Second, maybe I need to post some words on this profile about how I feel.... Here goes
Almost 7 years ago I met a woman that changed my life. She changed the way I thouhgt, the way I was... but in the best way. Within 9 months I became a husband and the happiest guy on earth. My wife, Patricia, literally showed my the world. I had lived my life very isolated, the first 14 year was lived in a coal mining town, where I was the picture of innocence. I had never consumed alcohol or even knew what a night-club was. About this time I leant my father was dying of an incurable degenerative disease, which saw our lives truned upside down. We moved to a larger town where I continued my schooling and then went onto drop out of Uni and end up as a Bank Teller.
At 20 I proposed to a girl, she said she had to think and a week later asked me to move out... she had been seeing another guy! Needless to say i was shattered. It took me another 9 years to trust again, and then a Dutch woman changed my life. 6 weeks after meeting she fly to Australia to meet me and we just knew. We knew it was meant to be... we met on the net... but this is a great story of love and haapiness.
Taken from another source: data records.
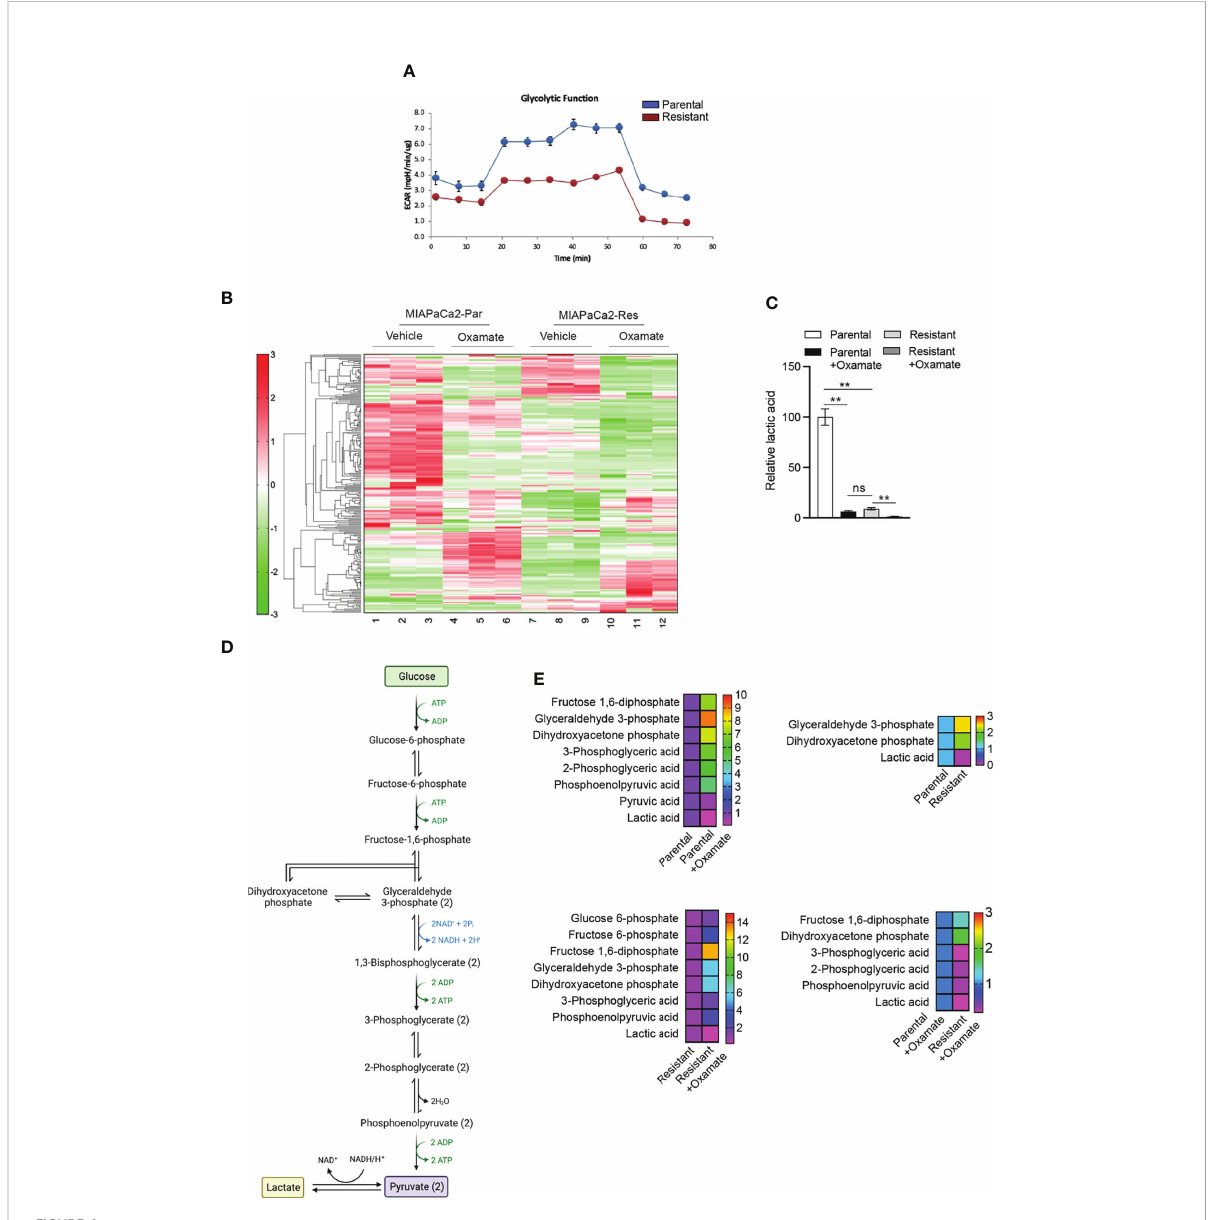
FIGURE 4 Metabolic pro fi ling of parental and oxamate-resistant cells treated with or without sodium oxamate. (A) Seahorse analysis of the glycolysis stress test measuring the glycolytic functions of parental and oxamate-resistant cells. Extracellular acidi fi cation rates for parental and oxamate- resistant MIAPaCa2 cells are shown. (B) Heatmap showing differences in metabolite levels among parental (Par) and oxamate-resistant (Res) MIAPaCa2 cells treated with vehicle or oxamate. (C) Relative lactic acid levels in parental and oxamate-resistant cells treated with and without oxamate are shown. (D) Schematic showing glycolysis and the step for pyruvate to lactate conversion. (E) Changes in the indicated metabolites involved in glycolytic pathways under the indicated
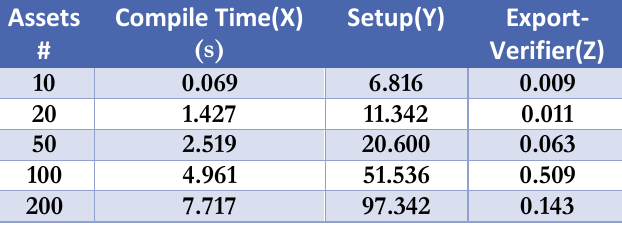
Table 3: Profiling Results for Verifier Assets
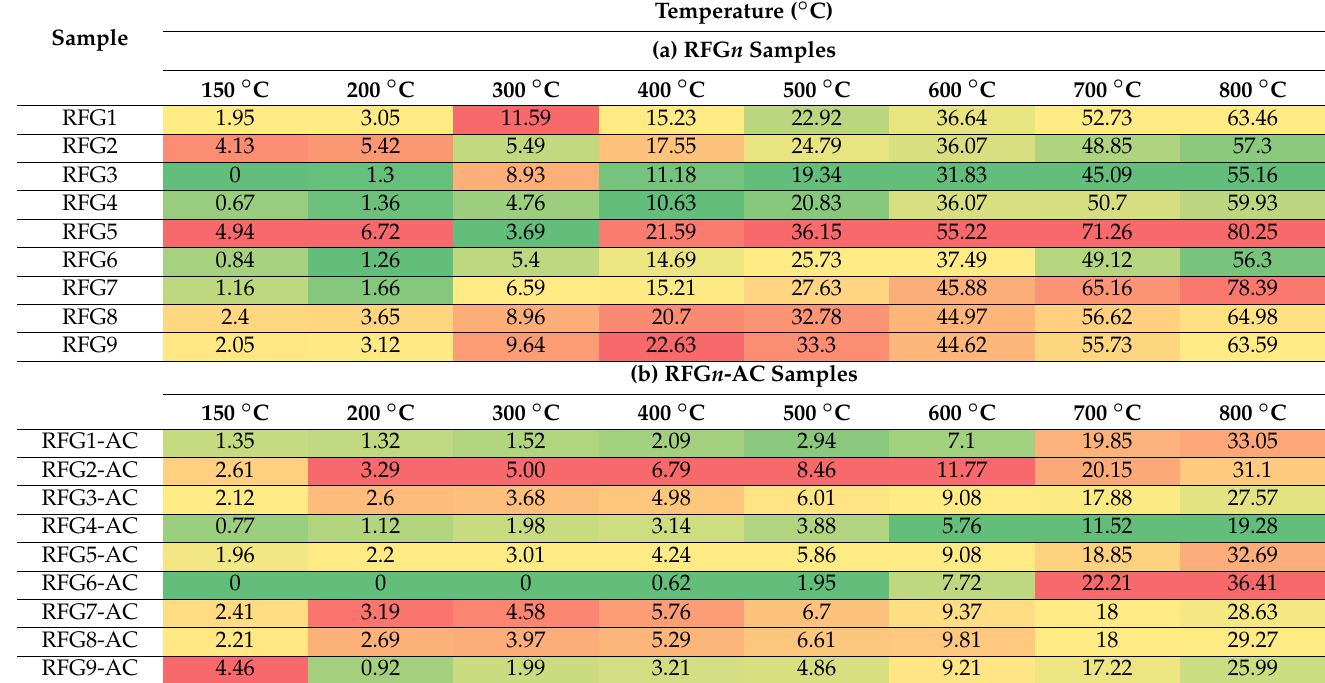
Table 6. TGA thermal decomposition (% weight losses) of RFG n and RFG n -AC samples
She showed me what other places where like, I had never been out of my comfort zone and here I was becoming an international traveller. She tauhgt me how to love again and for that I will be forever in her debt. My love for her simply grows every day as our lives become more and more. I'm not saying things are a bed of roses, infact at times we have fought so much that it hurts. We have two beautiful daughters that I absolutley adore as does my wife. Being a parent must be the hardest most challenging thing i have ever done... fortunatetly it is the most rewarding also.
Next big change happens when we decide to move countries, from Australia to Holland... big move... it was my suggestion. My wife is close to her family and we had always talked about moving, this time we just did it. Now we are here and although hard at times it is life that I am enjoying, it is a new experience almost every day.
Life being married isn't always easy as that though, moving countries is a breeze. Staying married is hard work. I'm not sure what I want to say about marraige or my life, but I do know that if you are maaried to the one you love, it is always worth the effort. The effort you show toward one another the love you show. It need to be there and you need to be friends, you need to be able to talk. I want to be with my wife every waking moment, which is sweet, but not always possible. At the moment I am battling my own fears. I have fears about being in a foreign country, about being a bit over weight and I hate seeing pimples on my face??? I am used to being with my wife and want her with me all the time... I love her. I am facing my own demons though, the jealousy demon.
I seem to get jealous over little things, that just seem stupid and I know I shouldn't, it just happens. Some say jealousy is a curse, that you don't trust your loved one, others say that it means you care??? I know I shouldn't be jealous, but sometimes it just happens... I'm working on my feelings.
That'll do for tonight... I wish everyone well.